In May 1983 leading epidemiologist Dr Spence Galbraith wrote a paper, which he sent to the Department for Health, stating: “I have reviewed the literature and come to the conclusion that all blood products made from blood donated in the USA after 1987 should be withdrawn from use until risk of AIDS transmission from by these products has been clarified.”
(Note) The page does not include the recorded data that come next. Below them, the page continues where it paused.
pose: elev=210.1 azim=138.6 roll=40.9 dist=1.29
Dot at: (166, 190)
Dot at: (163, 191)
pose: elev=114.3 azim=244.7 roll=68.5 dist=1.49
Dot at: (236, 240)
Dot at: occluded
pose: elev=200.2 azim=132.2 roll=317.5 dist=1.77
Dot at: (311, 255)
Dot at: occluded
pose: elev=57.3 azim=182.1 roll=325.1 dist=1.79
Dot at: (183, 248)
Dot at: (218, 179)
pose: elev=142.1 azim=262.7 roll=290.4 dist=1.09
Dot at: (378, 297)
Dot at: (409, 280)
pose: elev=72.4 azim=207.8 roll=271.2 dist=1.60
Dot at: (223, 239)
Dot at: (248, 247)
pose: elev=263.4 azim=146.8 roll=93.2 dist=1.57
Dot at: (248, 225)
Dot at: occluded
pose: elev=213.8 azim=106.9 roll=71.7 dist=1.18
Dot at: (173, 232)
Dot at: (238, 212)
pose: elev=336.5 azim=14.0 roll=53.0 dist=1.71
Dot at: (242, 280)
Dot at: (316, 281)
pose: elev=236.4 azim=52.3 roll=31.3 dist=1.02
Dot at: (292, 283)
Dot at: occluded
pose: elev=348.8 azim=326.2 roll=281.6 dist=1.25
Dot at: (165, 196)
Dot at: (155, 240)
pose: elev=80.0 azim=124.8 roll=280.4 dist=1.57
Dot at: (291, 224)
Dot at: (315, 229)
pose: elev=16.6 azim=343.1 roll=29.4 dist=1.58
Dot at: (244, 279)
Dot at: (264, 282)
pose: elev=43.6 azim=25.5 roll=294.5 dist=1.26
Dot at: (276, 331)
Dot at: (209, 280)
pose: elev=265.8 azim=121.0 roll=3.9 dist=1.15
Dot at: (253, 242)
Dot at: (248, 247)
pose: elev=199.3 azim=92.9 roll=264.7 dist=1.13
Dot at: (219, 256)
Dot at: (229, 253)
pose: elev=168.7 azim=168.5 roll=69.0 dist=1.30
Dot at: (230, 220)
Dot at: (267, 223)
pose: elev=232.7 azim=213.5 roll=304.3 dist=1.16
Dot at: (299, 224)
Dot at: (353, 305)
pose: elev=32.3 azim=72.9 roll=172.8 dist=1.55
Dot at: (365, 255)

However, during a meeting, the department recorded Dr Galbraith’s recommendation as premature and unbalanced and products were not withdrawn at that stage.
By March 1984 all blood products manufacturers in the US were warning of the risk of contracting AIDS from using their products.
Lord Kenneth Clarke, who was minister for state at the Department for Health between 1982 and 1985 and health secretary between 1989 and 1990, was described as “blase” in his response to the inquiry about the collection of blood from prisons in the US as late as 1983.
In September 1983 in the publication of an AIDS donor leaflet Lord Clarke said: “It has been suggested that AIDS may be transmitted in blood or blood products. There is no conclusive proof that this is so.”
This line was repeated in various forms by other officials, including to the press and in Parliament. The inquiry has said while “technically correct” the “no conclusive proof” line was “indefensible” and gave “false reassurance.”
Victims of the contaminated blood scandal have demanded former health secretary Lord Clarke apologises for his “absolutely appalling” behaviour towards the hemophiliac community.
Speaking to reporters after the publication of an inquiry’s damning report into the scandal, the group of victims also said Lord Clarke showed “disdain for the inquiry itself and its process” when he gave evidence.
The government has been criticised in the report over its decades long delay in bringing a public inquiry, with enough evidence of the harm caused to those with haemophilia as early as 1986.
Victims and families said at a press conference, “there was a deliberate attempt to lie and conceal - not just by one person, this was systemic - by government and public health care officials.”
The inquiry cannot make recommendations for criminal prosecutions, however families have called for individual doctors to face clinical negligence prosecutions.
They said: “There are doctors out there who should have been prosecuted with gross negligence manslaughter… those people should have been in the dock… because of delay (to the inquiry) so many people will not see justice.”
Patients gave evidence that they were told by their doctors the risks of them contracting hepatitis were “relatively unimportant” and those who had bleeding disorders were told the risk of AIDS was “less dangerous” than not being treated with “commercial concentrates” which are blood products made from pools of donors.